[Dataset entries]
————

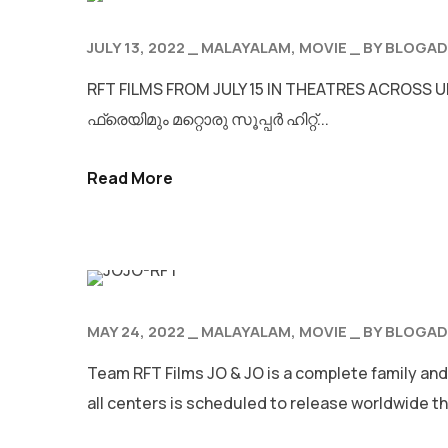
JULY 13, 2022
MALAYALAM
MOVIE
BY
BLOGAD
RFT FILMS FROM JULY 15 IN THEATRES ACROSS U
ഫ്രെയിമും മറ്റൊരു സൂപ്പർ ഹിറ്റ്...
Read More
MAY 24, 2022
MALAYALAM
MOVIE
BY
BLOGAD
Team RFT Films JO & JO is a complete family and
all centers is scheduled to release worldwide th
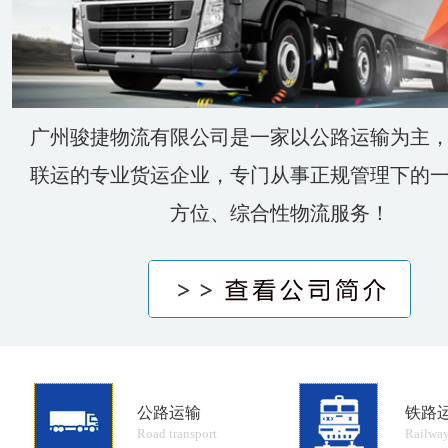
广州骏捷物流有限公司是一家以公路运输为主
联运的专业货运企业，专门从事正规管理下的
方位、综合性物流服务！
公路运输
铁路
Road transport
Railway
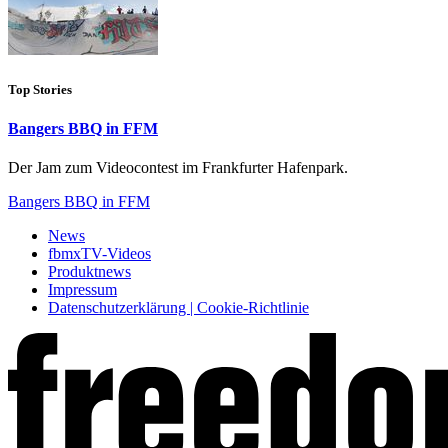
Top Stories
Bangers BBQ in FFM
Der Jam zum Videocontest im Frankfurter Hafenpark.
Bangers BBQ in FFM
News
fbmxTV-Videos
Produktnews
Impressum
Datenschutzerklärung | Cookie-Richtlinie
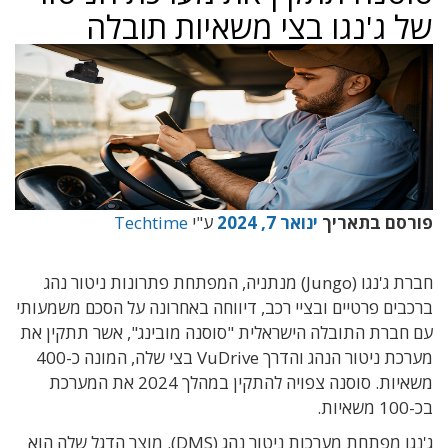
של ג'נגו בצי משאיות תובלה
פורסם בתאריך
ינואר 7, 2024
ע"י
Techtime
חברת ג'נגו (Jungo) מנתניה, המפתחת פתרונות ניטור נהג
ברכבים פרטיים ובציי רכב, דיווחה באחרונה על הסכם משמעותי
עם חברת התובלה הישראלית "סוסנה מובינג", אשר תתקין את
מערכת ניטור הנהג והדרך VuDrive בצי שלה, המונה כ-400
משאיות. סוסנה צפויה להתקין במהלך 2024 את המערכת
בכ-100 משאיות.
ג'נגו מפתחת מערכות ניטור נהג (DMS). מוצר הדגל שלה הוא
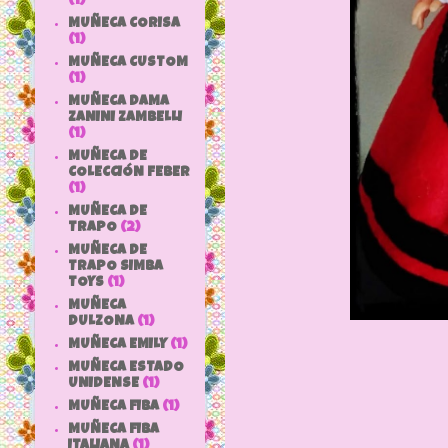
(1)
MUÑECA CORISA
(1)
MUÑECA CUSTOM
(1)
MUÑECA DAMA
ZANINI ZAMBELLI
(1)
MUÑECA DE
COLECCIÓN FEBER
(1)
MUÑECA DE
TRAPO
(2)
MUÑECA DE
TRAPO SIMBA
TOYS
(1)
MUÑECA
DULZONA
(1)
MUÑECA EMILY
(1)
MUÑECA ESTADO
UNIDENSE
(1)
MUÑECA FIBA
(1)
MUÑECA FIBA
ITALIANA
(1)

————

Activity: Give back the data exactly. Skip any images.

Answer section:
JULY 13, 2022
MALAYALAM
MOVIE
BY
BLOGAD
RFT FILMS FROM JULY 15 IN THEATRES ACROSS U
ഫ്രെയിമും മറ്റൊരു സൂപ്പർ ഹിറ്റ്...
Read More
MAY 24, 2022
MALAYALAM
MOVIE
BY
BLOGAD
Team RFT Films JO & JO is a complete family and
all centers is scheduled to release worldwide th
广州骏捷物流有限公司是一家以公路运输为主
联运的专业货运企业，专门从事正规管理下的
方位、综合性物流服务！
公路运输
铁路
Road transport
Railway
Top Stories
Bangers BBQ in FFM
Der Jam zum Videocontest im Frankfurter Hafenpark.
Bangers BBQ in FFM
News
fbmxTV-Videos
Produktnews
Impressum
Datenschutzerklärung | Cookie-Richtlinie
של ג'נגו בצי משאיות תובלה
פורסם בתאריך
ינואר 7, 2024
ע"י
Techtime
חברת ג'נגו (Jungo) מנתניה, המפתחת פתרונות ניטור נהג
ברכבים פרטיים ובציי רכב, דיווחה באחרונה על הסכם משמעותי
עם חברת התובלה הישראלית "סוסנה מובינג", אשר תתקין את
מערכת ניטור הנהג והדרך VuDrive בצי שלה, המונה כ-400
משאיות. סוסנה צפויה להתקין במהלך 2024 את המערכת
בכ-100 משאיות.
ג'נגו מפתחת מערכות ניטור נהג (DMS). מוצר הדגל שלה הוא
(1)
MUÑECA CORISA
(1)
MUÑECA CUSTOM
(1)
MUÑECA DAMA
ZANINI ZAMBELLI
(1)
MUÑECA DE
COLECCIÓN FEBER
(1)
MUÑECA DE
TRAPO
(2)
MUÑECA DE
TRAPO SIMBA
TOYS
(1)
MUÑECA
DULZONA
(1)
MUÑECA EMILY
(1)
MUÑECA ESTADO
UNIDENSE
(1)
MUÑECA FIBA
(1)
MUÑECA FIBA
ITALIANA
(1)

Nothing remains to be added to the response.